═══ Records to use ═══

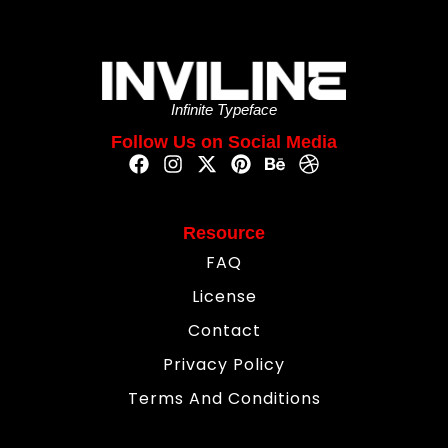
Infinite Typeface
Follow Us on Social Media
Resource
FAQ
License
Contact
Privacy Policy
Terms And Conditions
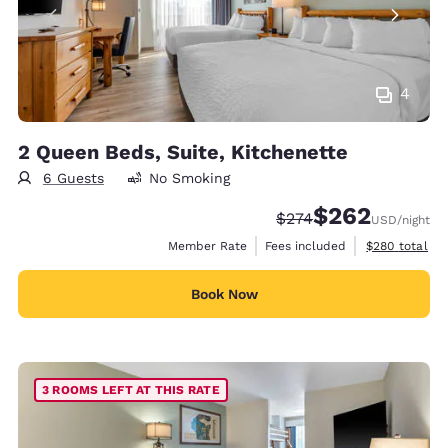
4
2 Queen Beds, Suite, Kitchenette
6 Guests
No Smoking
$262
Strikethrough Rate:
Discounted rate:
$274
USD
/night
View estimate
Member Rate
Fees included
$280
total
Book Now
3 ROOMS LEFT AT THIS RATE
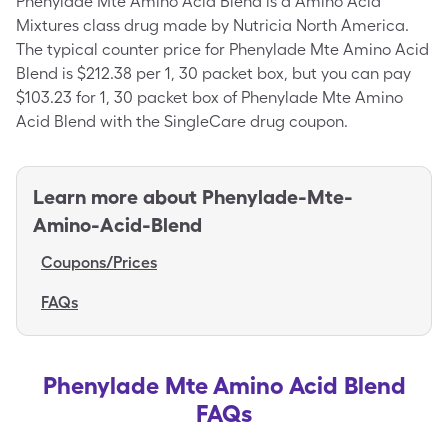
Phenylade Mte Amino Acid Blend is a Amino Acid
Mixtures class drug made by Nutricia North America.
The typical counter price for Phenylade Mte Amino Acid
Blend is $212.38 per 1, 30 packet box, but you can pay
$103.23 for 1, 30 packet box of Phenylade Mte Amino
Acid Blend with the SingleCare drug coupon.
Learn more about
Phenylade-Mte-
Amino-Acid-Blend
Coupons/Prices
FAQs
Phenylade Mte Amino Acid Blend
FAQs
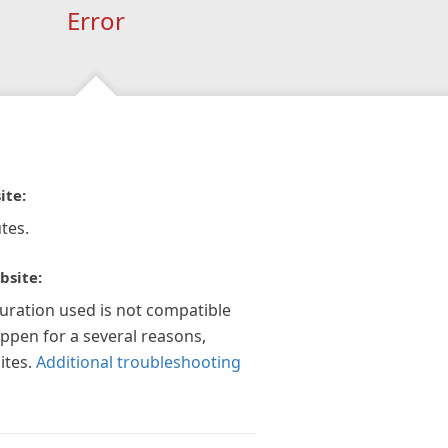
Error
ite:
tes.
bsite:
guration used is not compatible
appen for a several reasons,
ites.
Additional troubleshooting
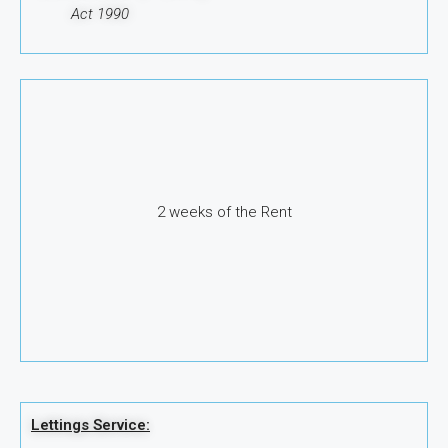
Act 1990
2 weeks of the Rent
Lettings Service:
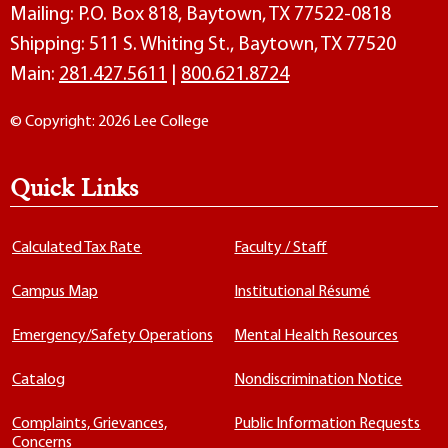
Mailing: P.O. Box 818, Baytown, TX 77522-0818
Shipping: 511 S. Whiting St., Baytown, TX 77520
Main:
281.427.5611
|
800.621.8724
© Copyright: 2026 Lee College
Quick Links
Calculated Tax Rate
Faculty / Staff
Campus Map
Institutional Résumé
Emergency/Safety Operations
Mental Health Resources
Catalog
Nondiscrimination Notice
Complaints, Grievances,
Public Information Requests
Concerns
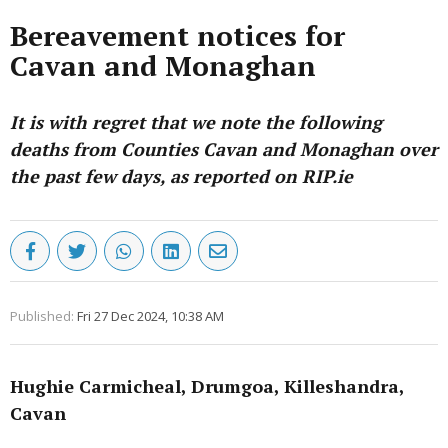
Bereavement notices for
Cavan and Monaghan
It is with regret that we note the following
deaths from Counties Cavan and Monaghan over
the past few days, as reported on RIP.ie
Published:
Fri 27 Dec 2024, 10:38 AM
Hughie Carmicheal, Drumgoa, Killeshandra,
Cavan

═══

### Task
Look through the entries above, find each line containing "Blend", and copy it.

### Solved problem
Phenylade Mte Amino Acid Blend is a Amino Acid
Blend is $212.38 per 1, 30 packet box, but you can pay
Acid Blend with the SingleCare drug coupon.
Amino-Acid-Blend
Phenylade Mte Amino Acid Blend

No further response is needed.